Bu etki o kadar güçlü ki, Nobel ödüllü Lord Rayleigh’in metni “bu da kim?” diyerek reddedilmiş. Ancak sonradan adı ortaya çıkınca metin hemen kabul edilmiştir. Aynı fikir, farklı isimle sunulunca farklı muamele görmek işte tam olarak budur.
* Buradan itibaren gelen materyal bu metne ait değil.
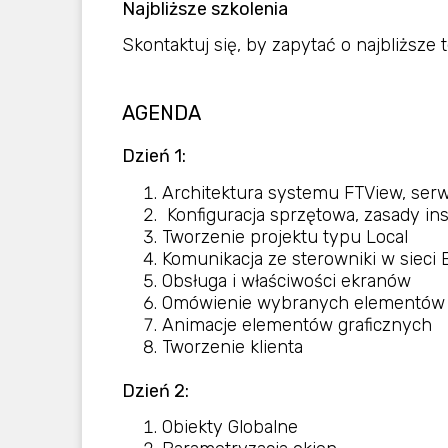
Najbliższe szkolenia
Skontaktuj się, by zapytać o najbliższe 
AGENDA
Dzień 1:
Architektura systemu
FTView
, ser
Konfiguracja sprzętowa, zasady i
Tworzenie projektu typu
Local
Komunikacja ze sterowniki w sieci 
Obsługa i właściwości ekranów
Omówienie wybranych elementów g
Animacje elementów graficznych
Tworzenie klienta
Dzień 2:
Obiekty Globalne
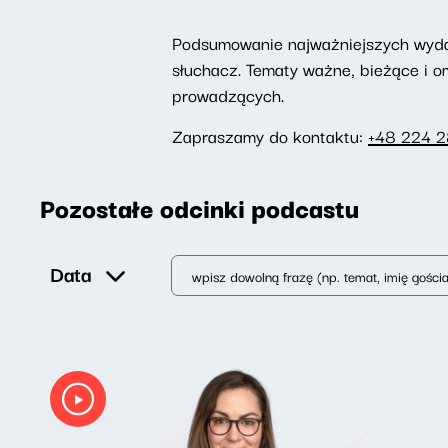
Podsumowanie najważniejszych wydarz
słuchacz. Tematy ważne, bieżące i 
prowadzących.
Zapraszamy do kontaktu:
+48 224 
Pozostałe odcinki podcastu
Data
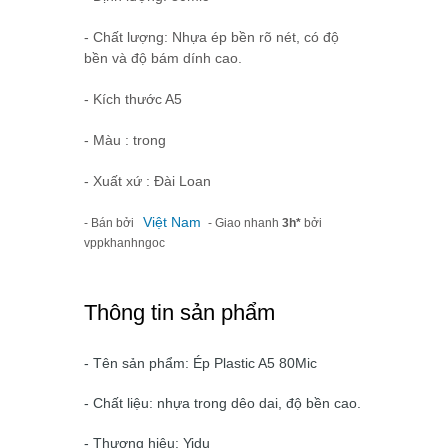
- Chất lượng: Nhựa ép bền rõ nét, có độ
bền và độ bám dính cao.
- Kích thước A5
- Màu : trong
- Xuất xứ : Đài Loan
Việt Nam
- Bán bởi
- Giao nhanh
3h*
bởi
vppkhanhngoc
Thông tin sản phẩm
- Tên sản phẩm: Ép Plastic A5 80Mic
- Chất liệu: nhựa trong dêo dai, độ bền cao.
- Thương hiệu: Yidu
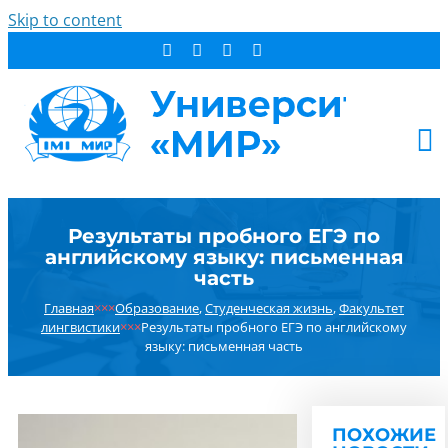
Skip to content
АБИТУРИЕНТУ
Результаты пробного ЕГЭ по
СТУДЕНТУ
английскому языку: письменная
ДОПОБРАЗОВАНИЕ
часть
ОБ УНИВЕРСИТЕТЕ
Главная
×××
Образование
,
Студенческая жизнь
,
Факультет
лингвистики
×××
Результаты пробного ЕГЭ по английскому
НОВОСТИ
языку: письменная часть
КОНТАКТЫ
РЕЗУЛЬТАТ ПОИСКА:
ПОХОЖИЕ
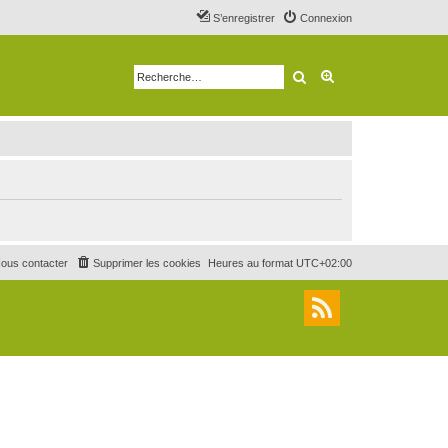
S’enregistrer
Connexion
Rechercher
Recherche avancé
ous contacter
Supprimer les cookies
Heures au format
UTC+02:00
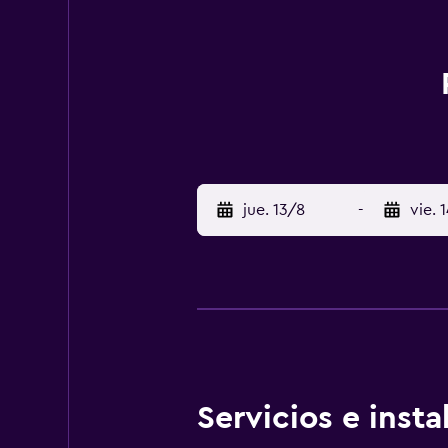
jue. 13/8
-
vie. 
Servicios e inst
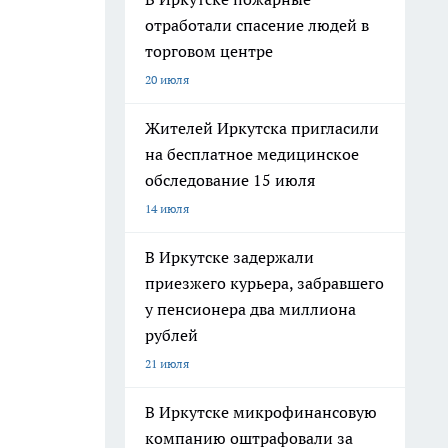
отработали спасение людей в
торговом центре
20 июля
Жителей Иркутска пригласили
на бесплатное медицинское
обследование 15 июля
14 июля
В Иркутске задержали
приезжего курьера, забравшего
у пенсионера два миллиона
рублей
21 июля
В Иркутске микрофинансовую
компанию оштрафовали за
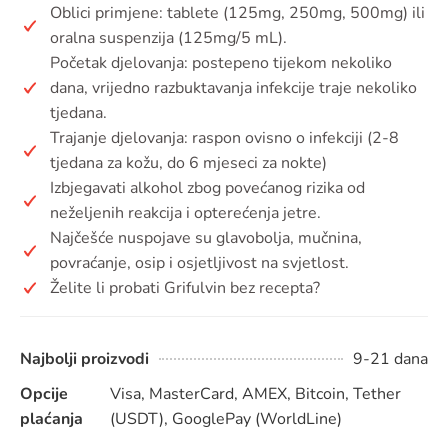
Oblici primjene: tablete (125mg, 250mg, 500mg) ili
oralna suspenzija (125mg/5 mL).
Početak djelovanja: postepeno tijekom nekoliko
dana, vrijedno razbuktavanja infekcije traje nekoliko
tjedana.
Trajanje djelovanja: raspon ovisno o infekciji (2-8
tjedana za kožu, do 6 mjeseci za nokte)
Izbjegavati alkohol zbog povećanog rizika od
neželjenih reakcija i opterećenja jetre.
Najčešće nuspojave su glavobolja, mučnina,
povraćanje, osip i osjetljivost na svjetlost.
Želite li probati Grifulvin bez recepta?
Najbolji proizvodi
9-21 dana
Opcije
Visa, MasterCard, AMEX, Bitcoin, Tether
plaćanja
(USDT), GooglePay (WorldLine)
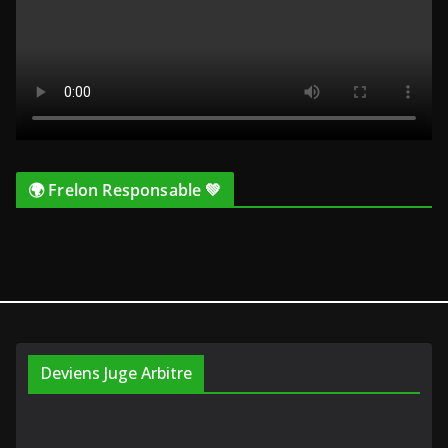
🌍 Frelon Responsable 💚
Deviens Juge Arbitre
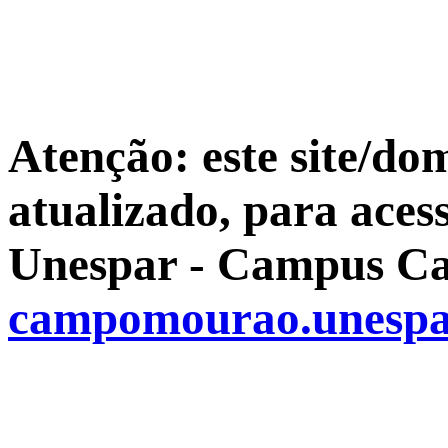
Atenção: este site/do
atualizado, para aces
Unespar - Campus Ca
campomourao.unespa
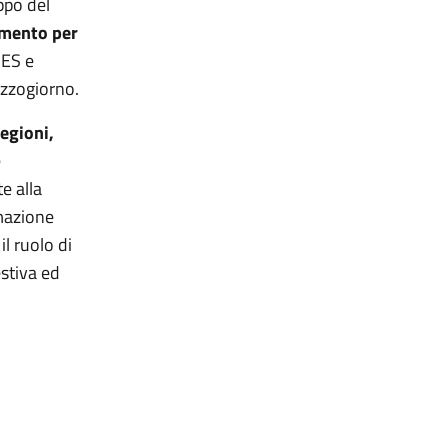
uppo del
imento per
ZES e
ezzogiorno.
Regioni,
e
e alla
mmazione
il ruolo di
estiva ed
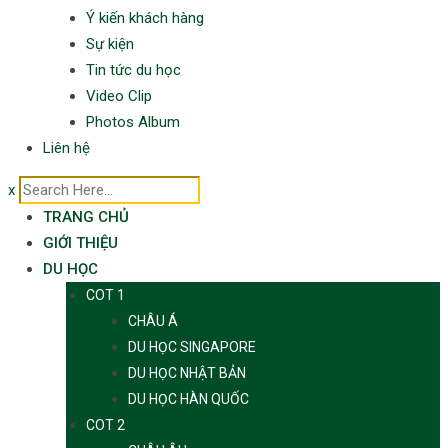
Ý kiến khách hàng
Sự kiện
Tin tức du học
Video Clip
Photos Album
Liên hệ
x
TRANG CHỦ
GIỚI THIỆU
DU HỌC
COT 1
CHÂU Á
DU HỌC SINGAPORE
DU HỌC NHẬT BẢN
DU HỌC HÀN QUỐC
COT 2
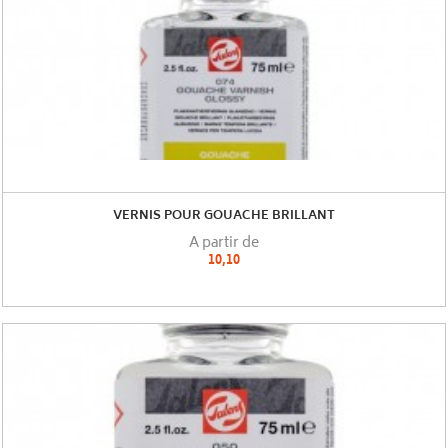
VERNIS POUR GOUACHE BRILLANT
A partir de
10,10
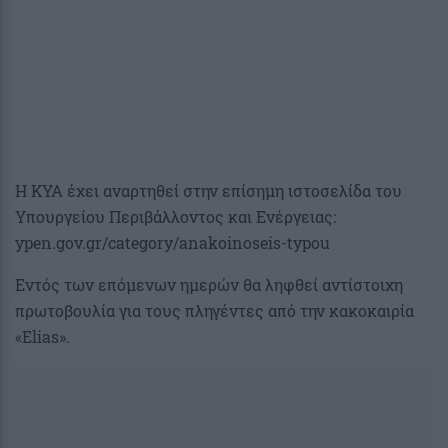
Η ΚΥΑ έχει αναρτηθεί στην επίσημη ιστοσελίδα του
Υπουργείου Περιβάλλοντος και Ενέργειας:
ypen.gov.gr/category/anakoinoseis-typou
Εντός των επόμενων ημερών θα ληφθεί αντίστοιχη
πρωτοβουλία για τους πληγέντες από την κακοκαιρία
«Elias».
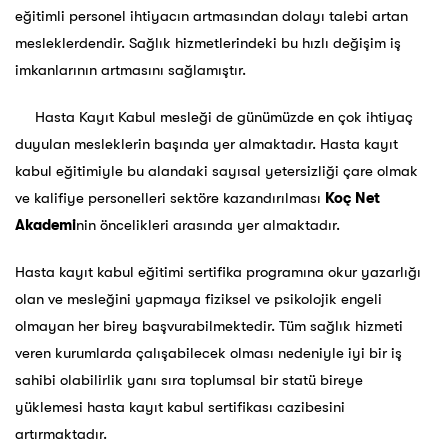
eğitimli personel ihtiyacın artmasından dolayı talebi artan
mesleklerdendir.
Sağlık hizmetlerindeki bu hızlı değişim iş
imkanlarının artmasını sağlamıştır.
Hasta Kayıt Kabul mesleği de günümüzde en çok ihtiyaç
duyulan mesleklerin başında yer almaktadır. Hasta kayıt
kabul eğitimiyle bu alandaki sayısal yetersizliği çare olmak
ve kalifiye personelleri sektöre kazandırılması
Koç Net
Akademi
nin öncelikleri arasında yer almaktadır.
Hasta kayıt kabul eğitimi sertifika programına okur yazarlığı
olan ve mesleğini yapmaya fiziksel ve psikolojik engeli
olmayan her birey başvurabilmektedir. Tüm sağlık hizmeti
veren kurumlarda çalışabilecek olması nedeniyle iyi bir iş
sahibi olabilirlik yanı sıra toplumsal bir statü bireye
yüklemesi hasta kayıt kabul sertifikası cazibesini
artırmaktadır.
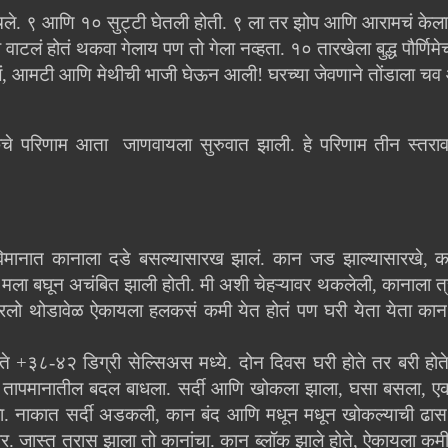
ोहोचले. ९ आणि १० सुट्टी घेतली होती. ९ ला तर झोप आणि आरामचं केल
टलं होतं थकवा गेलाय पण तो गेला नव्हता. १० तारखेला बुद्ध पौर्णिमेच
लं, आमटी आणि मेथीची भाजी घेऊन आली! घरच्या जेवणाने तोंडाला 
कचे परिणाम
आता जाणवायला सुरुवात झाली. हे परिणाम तीन स्तरावर
न. विमानात कानाला दडे बसल्यासारख झालं. कान जड झाल्यासारखे, 
ी मला बघून अचंबित झाली होती. मी अशी चेहऱ्यावर थकलेली, कानाला त
रलो थोडावेळ ऐकायला हलकसं कमी येत होतं पण घरी येता येता कान ब
ते +३८-४२ डिग्री सेल्सिअस मध्ये. दोन दिवस घरी होते तर बरी ह
ि तापमानातील बदल बाधला. सर्दी आणि खोकला झाला, घसा बसला, 
ा. नाकात सर्दी अडकली, कान बंद आणि मधून मधून खोकल्याची ढास
र. जास्त त्रास झाला तो कानांचा. कान ब्लॉक झाले होते, ऐकायला कमी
Nobel kazandıktan sonra hayat değişir. Sadece daha fazla takdir edilmekle kalmazsınız; bir tür bilimsel VIP olursunuz
Robert Millikan, Nobel ödülünü aldıktan sonra 20 fahri doktora ve 16 ödül aldı. Harold Urey, Nobel ödülü aldıktan sonra maddi kazancının kendisine getirdiği geliri “ödülün dört beş katı” olarak hesapladı. İtalya’da bazı Nobel sahipleri ömür boyu senatör ilan edildi. Japon fizikçi olan Hiroshi Amano Nobel öncesi 40 konferans daveti alıyordu. Ancak ödül sonrası bu davet 4000’e çıktı. Düşünün, bir bilim insanı için böyle bir tanınırlık ne demek: her konuşmanız çevre politikalarını şekillendirebiliyor, sanayide uygulamalarınıza kapılar açılıyor.
Ve evet, Marie Curie gibi bazıları bu ilgiden bunalmıştı. Ama bu da şöhretin bedeli değil mi?
Matthew etkisi, bilim dünyasının adil olmayan yüzünü gösteriyor. Ancak aynı zamanda, tanınmış isimlerin yenilikçi fikirleri öne çıkarmasına da yardımcı oluyor. Bu noktada önemli bir soru çıkıyor karşımıza: Bu sistem adil mi? Merton bu konuda epey pragmatikti. Matthew etkisi, bireysel düzeyde bazı bilim insanlarını mağdur etse de, bilimsel topluluk açısından işlevsel bir yapıdır. Ünlü isimler sayesinde yenilikçi fikirler daha çok ses getirir. Bilim halkın ilgisini çekmeye başlar.
Kimse tanımadığı bir bilim insanının buluşuyla ilgilenmeyebilir ama Albert Einstein’ın ağzından çıkan her kelime manşet olur. Haksızlık mı? Belki. Ama gerçek bu
Ve unutmayalım, ünlü olmak kolay değil. Nobel kazanmak için ortalama 20 yıl ve yüzlerce yayın gerekebilir. Bu sebeple bazı bireyler kazanmış olduğu şöhretin keyfini çıkarır, bazıları ise onu başkaldırının aracı haline getirir. 1992’de 104 Nobel ödüllüsü, Hırvatistan’da barış çağrısı yaparken; Salvatore Luria, Nixon’a teşekkür etmek yerine, Vietnam müdahalesini protesto eden bir telgraf gönderdi. Yani ün, sadece parıltı değil, bir platformdur aynı zamanda.
Bilim dünyasında etkili bir fenomen olan Matthew etkisi, genel olarak adil rekabetin önünde bir engel gibi görünüyor ancak daha geniş ölçekte araştırmanın, yeniliğin ve bilginin yayılmasını kolaylaştıran bir sistem gibi işler. Bir kez tanındıysanız, başarılarınız görünürlükle çarpılır. Tanınmıyorsanız? Ne yazık ki, mükemmel fikriniz bile kolayca gözden kaçabilir. Robert Merton’un da dediği gibi: “Bir kez Nobel sahibi olmak, her zaman Nobel sahibi olmaktır.” Ve bu gerçek, bilimin sadece doğrularla değil, aynı zamanda itibarla da ilerlediğini hatırlatıyor. O zaman, başarılarınızın duyulması ve bereketlenmeniz dileğiyle… Ama belki de önce bir Nobel kazanmanız gerek.